Geçen Haftaya Baktık: (PÖöö!..)

Eşref ÇetinelEşref Çetinel

Geçen hafta Kıbrıs siyasi sorununun Türkçe sözlü yeni versiyonunu izledikti. Baş rolünü        Tahsin Ertuğruloğlu’nun oynadığı filmin konusu “bir toplumun uyanışıydı!” Konu Akdenizde küçük bir adada geçiyordu. Yarım  asırdır Rumlar tarafından her türlü ölümlü şiddet olaylarıyla türlü eza cefaya mahkûm edilmiş Türk halkının, yıllardır süren müzakerelere karşın asla sağlanamayan çözüm nedeniyle içine düştüğü siyasi ve sosyoekonomik açmazlarla kurtuluş arayışları anlatılıyordu!

YARIM asırdır süren  davanın bu yeni versiyonu, “Güney’den Kuzey’deki Rumlara gelen gıda ve eşya yardımından vergi alınması bir,   “vururuz iki,”  “Türkiye’ye bağlanırız üç” bölümden oluşuyordu!  Üçünün de kahramanı Dışişleri Bakanı Tahsin Ertuğruloğlu’ydu. Ne var ki film vizyona girdikten sonra, hâlâ müzakere  umutları taşıyan   Sn Akıncı başta olmak üzere, bazı muhalefet çevrelerince olumsuz tepkilerle karşılandı!

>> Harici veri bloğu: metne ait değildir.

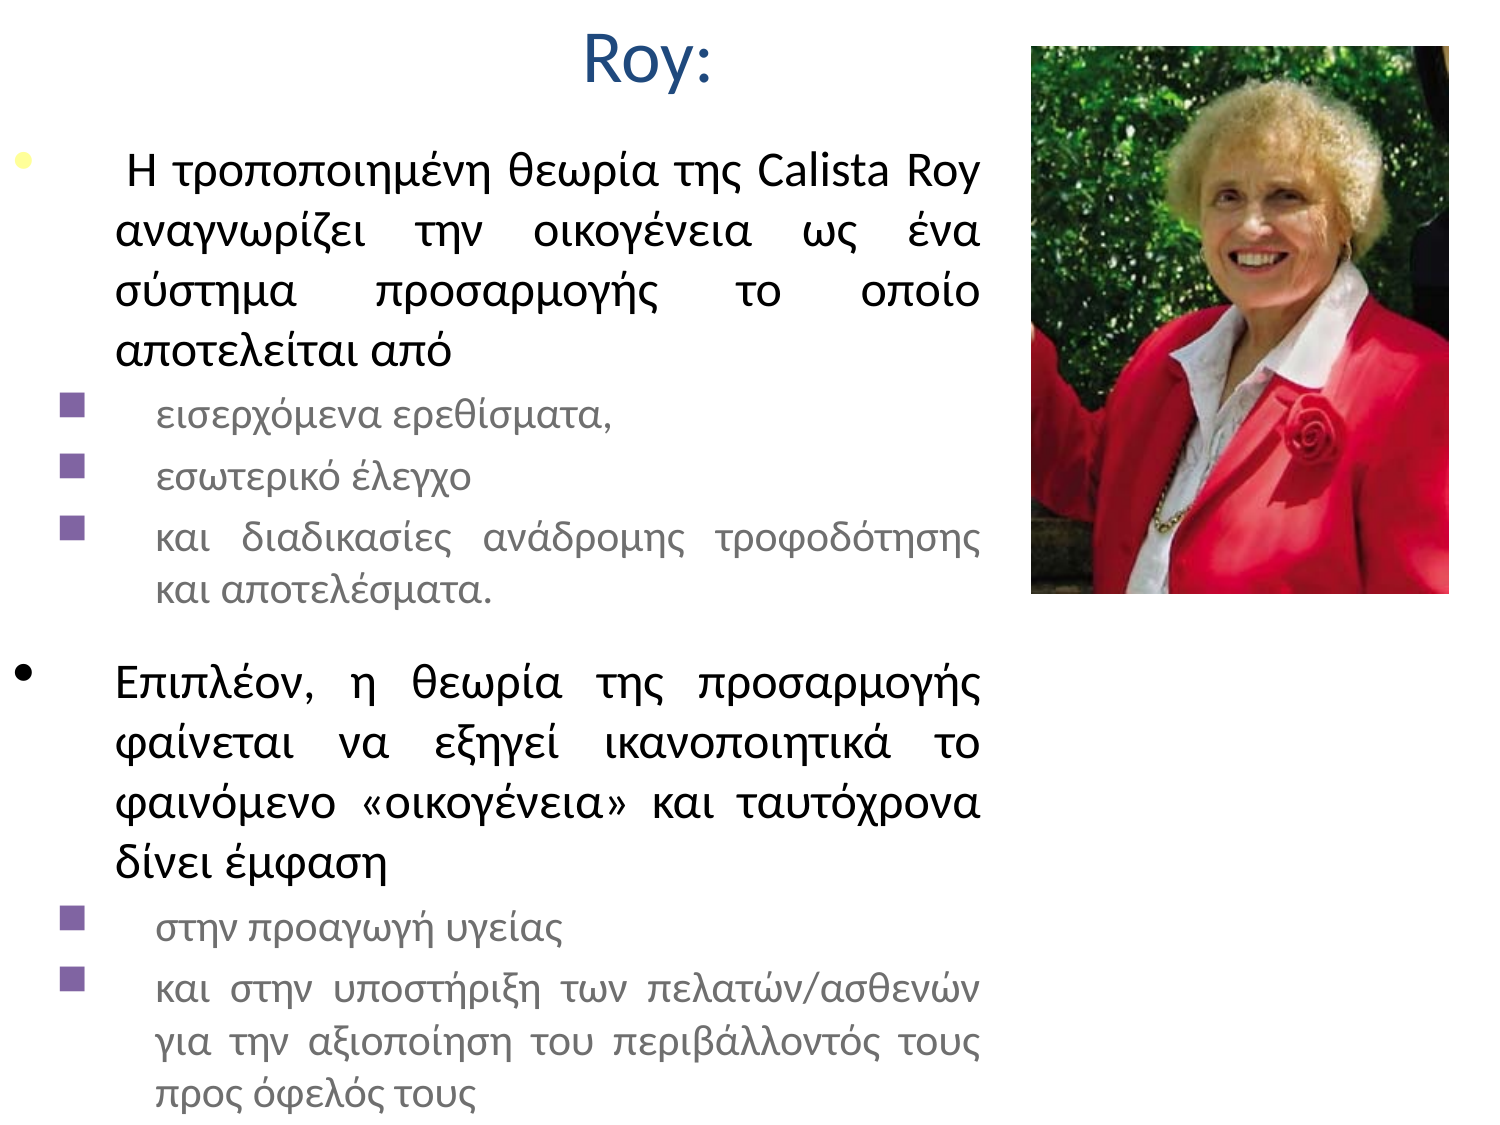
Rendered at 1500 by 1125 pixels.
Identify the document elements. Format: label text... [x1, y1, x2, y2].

list Η τροποποιημένη θεωρία της Calista Roy αναγνωρίζει την οικογένεια ως ένα σύστημα προσαρμογής το οποίο αποτελείται από εισερχόμενα ερεθίσματα, εσωτερικό έλεγχο και διαδικασίες ανάδρομης τροφοδότησης και αποτελέσματα. Επιπλέον, η θεωρία της προσαρμογής φαίνεται να εξηγεί ικανοποιητικά το φαινόμενο «οικογένεια» και ταυτόχρονα δίνει έμφαση στην προαγωγή υγείας και στην υποστήριξη των πελατών/ασθενών για την αξιοποίηση του περιβάλλοντός τους προς όφελός τους [0, 128, 997, 1125]
title Roy: [54, 0, 1243, 118]
picture [1030, 46, 1449, 594]
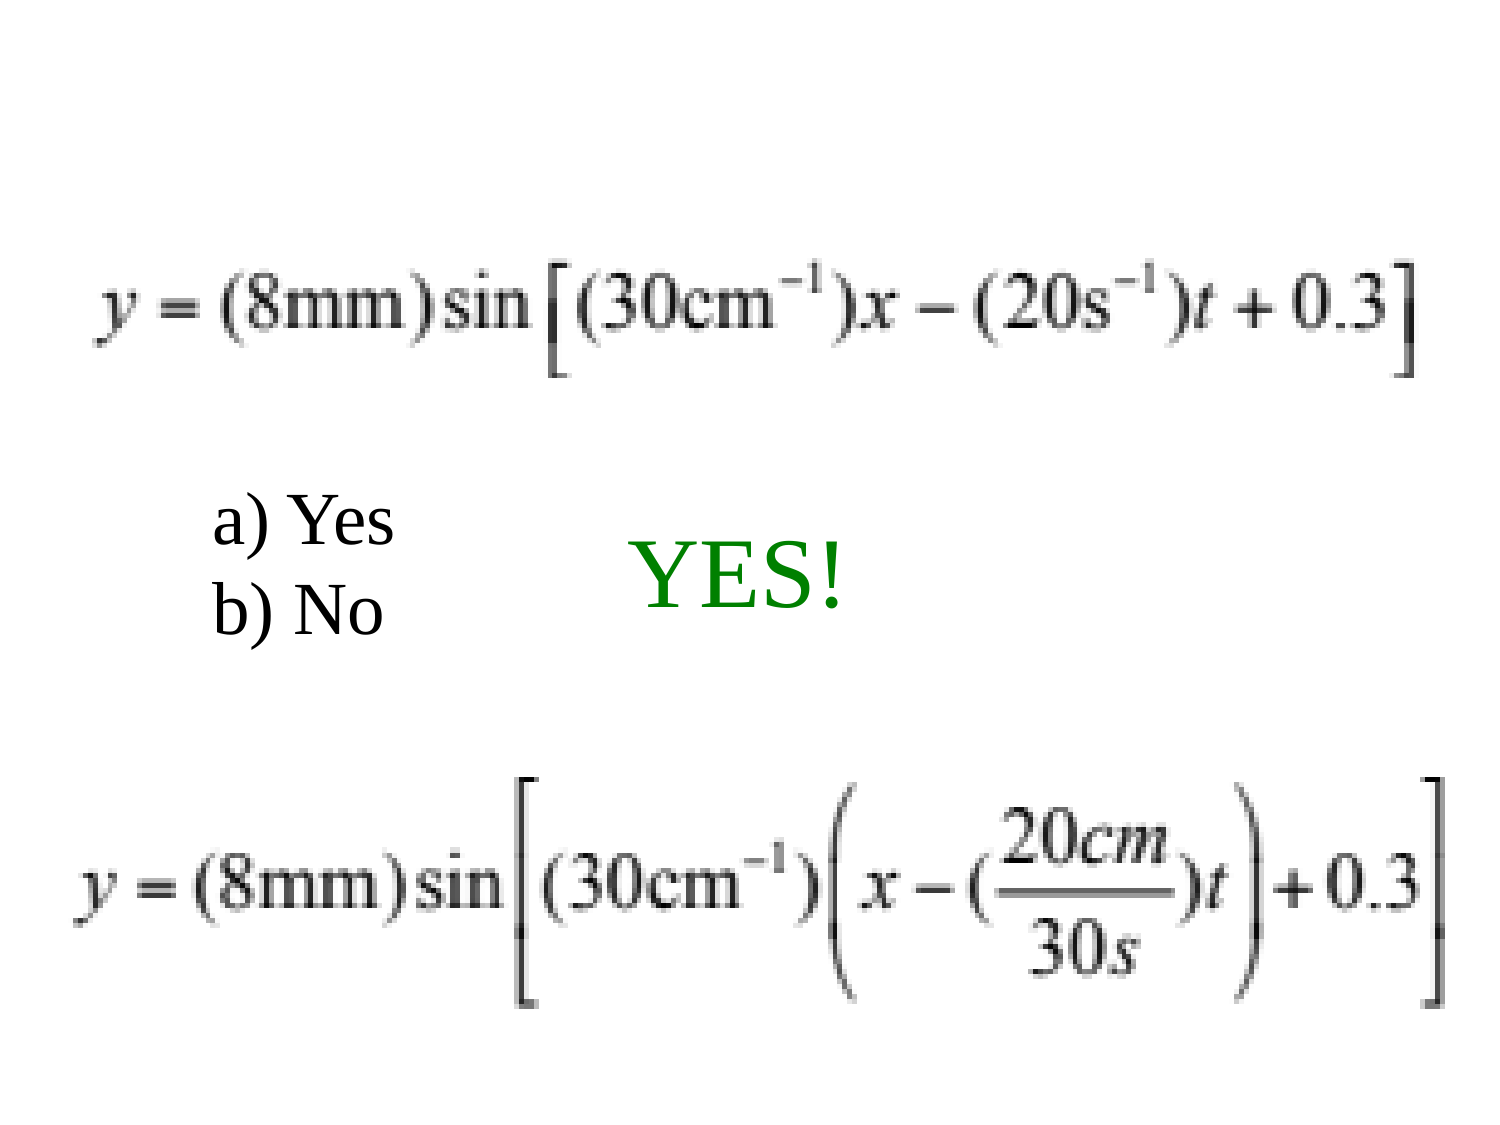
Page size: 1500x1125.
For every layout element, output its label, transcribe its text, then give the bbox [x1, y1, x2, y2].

text_box YES! [612, 500, 881, 635]
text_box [64, 762, 1451, 1016]
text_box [83, 227, 1425, 378]
text_box a) Yes b) No [197, 462, 552, 658]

       ÖNCE Cumhurbaşkanı Sn. Akıncı Güney’den gelen yardımlardan vergi alınması kararının   gayriinsani olduğunu  açıkladı! Ardından barışa ve çözüme zarar verir dedi!  Sonunda da   “kendi ayağımıza kurşun sıktık” hayıflanmasıyla  Güney’den ve BM’lerden dolaylı şekilde özür diledi!

ÖTE yandan Tahsin Ertuğruloğlu “Erdoğanvari” bir çıkışla komşuyu korkutmak amacında  “Doğu Akdenizde hidrokarbon arayışını sürdüren şirketleri işaretleyerek “gerekirse vururuz” ha dedi! Dedi ama sordular bakanımıza: “Kuş lastiğiyle mi?”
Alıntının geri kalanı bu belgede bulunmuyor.